Mise en œuvre, conformité et application, et normes de service

Les modifications entrent en vigueur à la date de leur enregistrement.

Du fait de leur inscription en vertu du Règlement, et conformément à l’alinéa 35.1b) de la Loi sur l’immigration et la protection des réfugiés, les particuliers désignés seraient interdits de territoire au Canada.

Les noms des particuliers inscrits seront accessibles en ligne pour que les institutions financières puissent en prendre connaissance et seront ajoutés à la Liste consolidée des sanctions autonomes canadiennes. Cette mesure contribuera à faciliter le respect du Règlement.

Le Service des délégués commerciaux d’Affaires mondiales Canada, à l’étranger et au Canada, continue d’aider les clients à comprendre la réglementation canadienne en matière de sanctions, et notamment l’incidence de cette réglementation sur toute activité à laquelle des Canadiens pourraient prendre part. Affaires mondiales Canada intensifie également ses efforts de sensibilisation dans tout le Canada, notamment auprès des entreprises, des universités et des gouvernements provinciaux et territoriaux, afin d’améliorer à l’échelle nationale la connaissance et le respect des sanctions canadiennes.

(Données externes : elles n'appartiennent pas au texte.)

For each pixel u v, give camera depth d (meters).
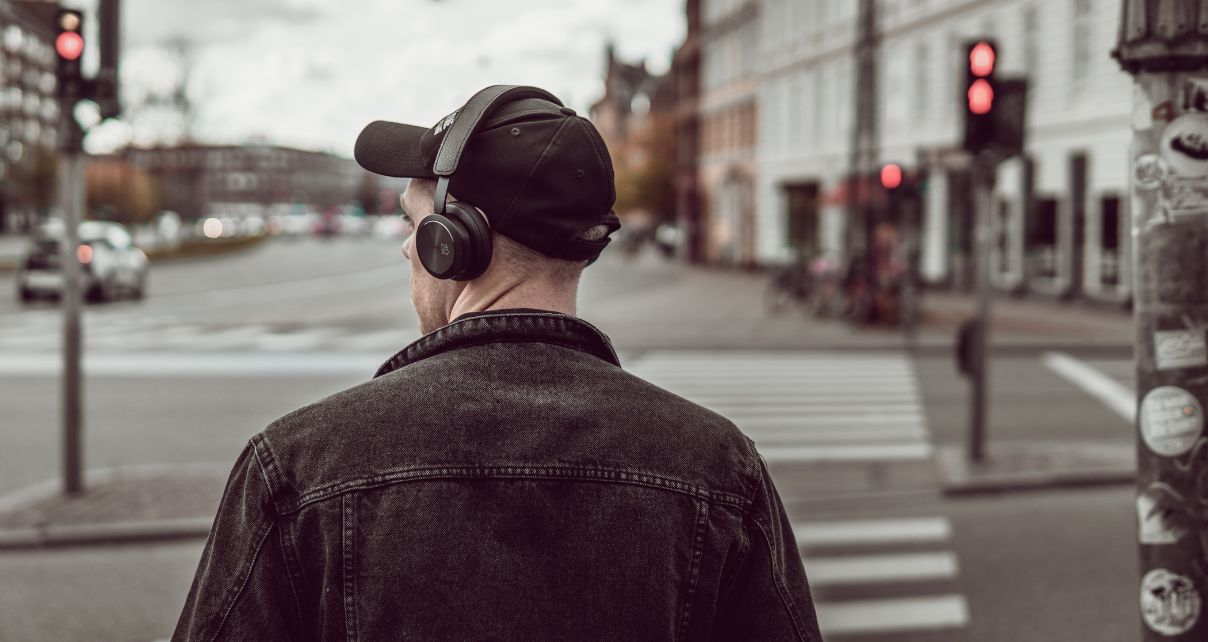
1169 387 2.53
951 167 29.05
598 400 1.50
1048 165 26.75
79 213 7.95
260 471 1.44
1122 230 24.00
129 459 9.74
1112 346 18.47
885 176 19.53
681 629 1.46
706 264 57.19
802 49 42.28
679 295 33.22
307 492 1.42
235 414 12.12
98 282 27.45
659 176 67.12
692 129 59.97
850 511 8.10
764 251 47.19
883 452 10.22
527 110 1.58
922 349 18.86
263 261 57.44
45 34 80.75
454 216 1.56
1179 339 2.52
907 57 33.62
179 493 8.05
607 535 1.43
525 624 1.38
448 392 1.47
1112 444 10.49
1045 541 7.23
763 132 47.25
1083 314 23.86
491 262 1.58
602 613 1.40
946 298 28.91
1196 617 2.54
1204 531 2.53
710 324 23.17
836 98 39.19
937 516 7.90
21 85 77.94
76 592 6.21
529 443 1.44
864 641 5.51
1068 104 25.86
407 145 1.67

Au titre de la LMES, les agents de la Gendarmerie royale du Canada et de l’Agence des services frontaliers du Canada peuvent imposer des sanctions en vertu des pouvoirs qui leur sont conférés par la Loi sur les douanes, la Loi sur l’accise ou la Loi de 2001 sur l’accise, ainsi que par les articles 487 à 490, 491.1 et 491.2 du Code criminel.

Conformément à l’article 8 de la LMES, quiconque contrevient volontairement au Règlement ou omet de s’y conformer encourt, sur déclaration de culpabilité par procédure sommaire, une amende maximale de 25 000 $ et un emprisonnement maximal d’un an, ou l’une de ces peines, ou, par mise en accusation, un emprisonnement maximal de cinq ans.